# SUPPLIED DATA:
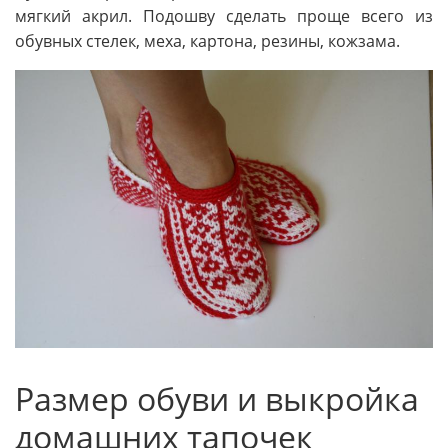
мягкий акрил. Подошву сделать проще всего из
обувных стелек, меха, картона, резины, кожзама.
Размер обуви и выкройка
домашних тапочек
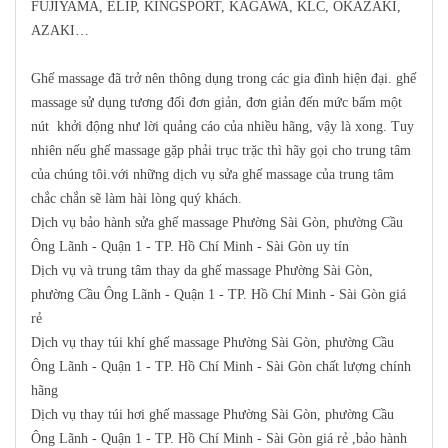
FUJIYAMA, ELIP, KINGSPORT, KAGAWA, KLC, OKAZAKI,
AZAKI…
Ghế massage đã trở nên thông dụng trong các gia đình hiện đại. ghế
massage sử dụng tương đối đơn giản, đơn giản đến mức bấm một
nút khởi động như lời quảng cáo của nhiều hãng, vậy là xong. Tuy
nhiên nếu ghế massage gặp phải trục trặc thì hãy gọi cho trung tâm
của chúng tôi.với những dịch vụ sửa ghế massage của trung tâm
chắc chắn sẽ làm hài lòng quý khách.
Dịch vụ bảo hành sửa ghế massage Phường Sài Gòn, phường Cầu
Ông Lãnh - Quận 1 - TP. Hồ Chí Minh - Sài Gòn uy tín
Dịch vụ và trung tâm thay da ghế massage Phường Sài Gòn,
phường Cầu Ông Lãnh - Quận 1 - TP. Hồ Chí Minh - Sài Gòn giá
rẻ
Dịch vụ thay túi khí ghế massage Phường Sài Gòn, phường Cầu
Ông Lãnh - Quận 1 - TP. Hồ Chí Minh - Sài Gòn chất lượng chính
hãng
Dịch vụ thay túi hơi ghế massage Phường Sài Gòn, phường Cầu
Ông Lãnh - Quận 1 - TP. Hồ Chí Minh - Sài Gòn giá rẻ ,bảo hành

# YOUR GOAL:
Which lines run from the one holding "Dịch vụ và trung" through the end of the data? Write them out exactly, ends included, and add nothing.

# RESPONSE AREA:
Dịch vụ và trung tâm thay da ghế massage Phường Sài Gòn,
phường Cầu Ông Lãnh - Quận 1 - TP. Hồ Chí Minh - Sài Gòn giá
rẻ
Dịch vụ thay túi khí ghế massage Phường Sài Gòn, phường Cầu
Ông Lãnh - Quận 1 - TP. Hồ Chí Minh - Sài Gòn chất lượng chính
hãng
Dịch vụ thay túi hơi ghế massage Phường Sài Gòn, phường Cầu
Ông Lãnh - Quận 1 - TP. Hồ Chí Minh - Sài Gòn giá rẻ ,bảo hành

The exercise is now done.